The Rock Creek Conservancy, run by Matt Fleischer, is working with the National Park Service on a year-long campaign called “Find Yourself in Rock Creek Park”. It includes a new smartphone app with maps and help finding hiking and biking trails, tributaries, Civil War-era forts, historic mills and recreational facilities. And a Green Ribbon Panel was formed with people from environmental conservation, the arts, business, and lawmakers to figure out what the park needs. The recommendations will be presented to the National Park Service, which runs the 3,000-acre park, in September. (New York's Central Park is 843 acres.)
The Rock Creek Conservancy protects the park’s land and its 33-mile watershed, says Matt. The seven-person team is also working on adding more trailhead signs and designing the future mobile app to have geolocation mapping. That’s the fun stuff.

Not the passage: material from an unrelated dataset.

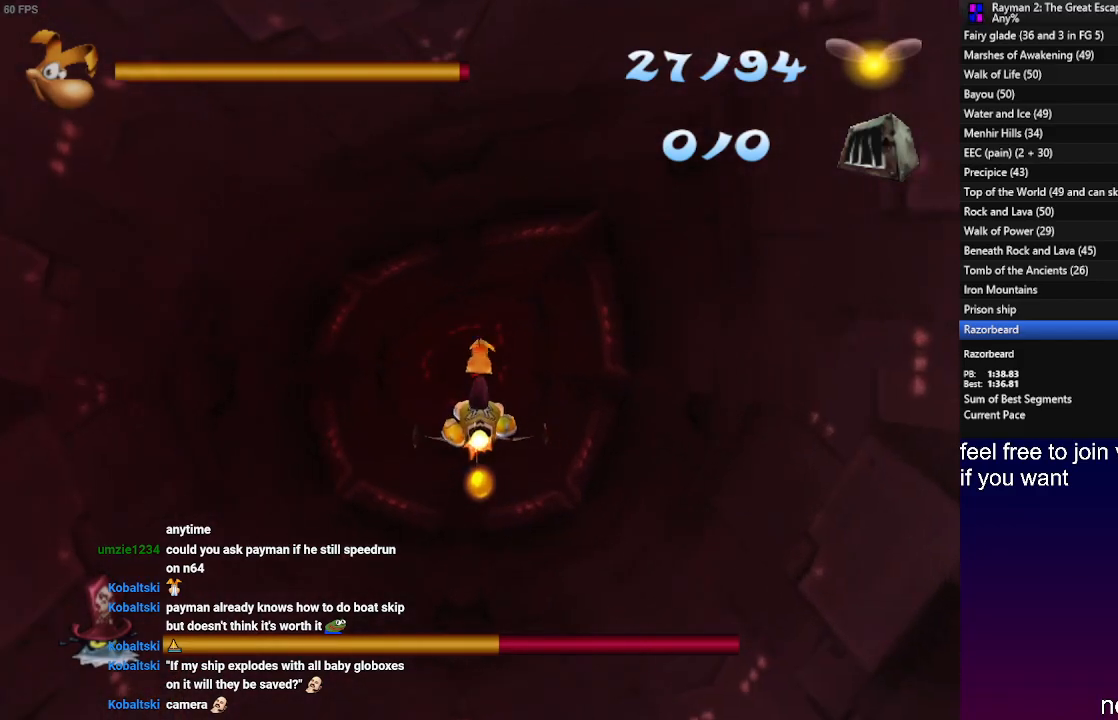
{"buttons": ["CROSS", "SQUARE"], "left_stick": "center", "right_stick": "center", "events": [[300, "left_stick", "up-left"], [383, "left_stick", "center"]]}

The organization also holds an annual trash cleanup in April that draws over 2,100 volunteers stationed at 77 sites. Matt says they've cleaned up 867 tires and 37,350 plastic bags since 2009. The Conservancy also helped pass the Bag Bill. The charge for plastic bags in DC and Montgomery County has encouraged their reuse, cutting down on the number of bags found in the creek and tributaries. The group also successfully advocated for a ban on polystyrene (used for lots of packaging) in Montgomery County. It had already been banned in DC.
One of the conservancy’s biggest programs is removing English Ivy, a killer of trees. Matt says the goal is to reach 12,500 trees for the 125th birthday, which is technically in September. So far 8,000 have been relieved of English Ivy in the past two years. If the park loses trees, it’ll cut down the tree canopy, which helps cut back on the amount of water that runs off into the creek and sewer, damaging the water quality. The group, funded through individuals, government grants, businesses and foundations, also works with nearby homeowners on creating rain gardens so rainwater doesn’t go into sewers as quickly. Matt says the ultimate goal is to make the creek fishable and swimmable.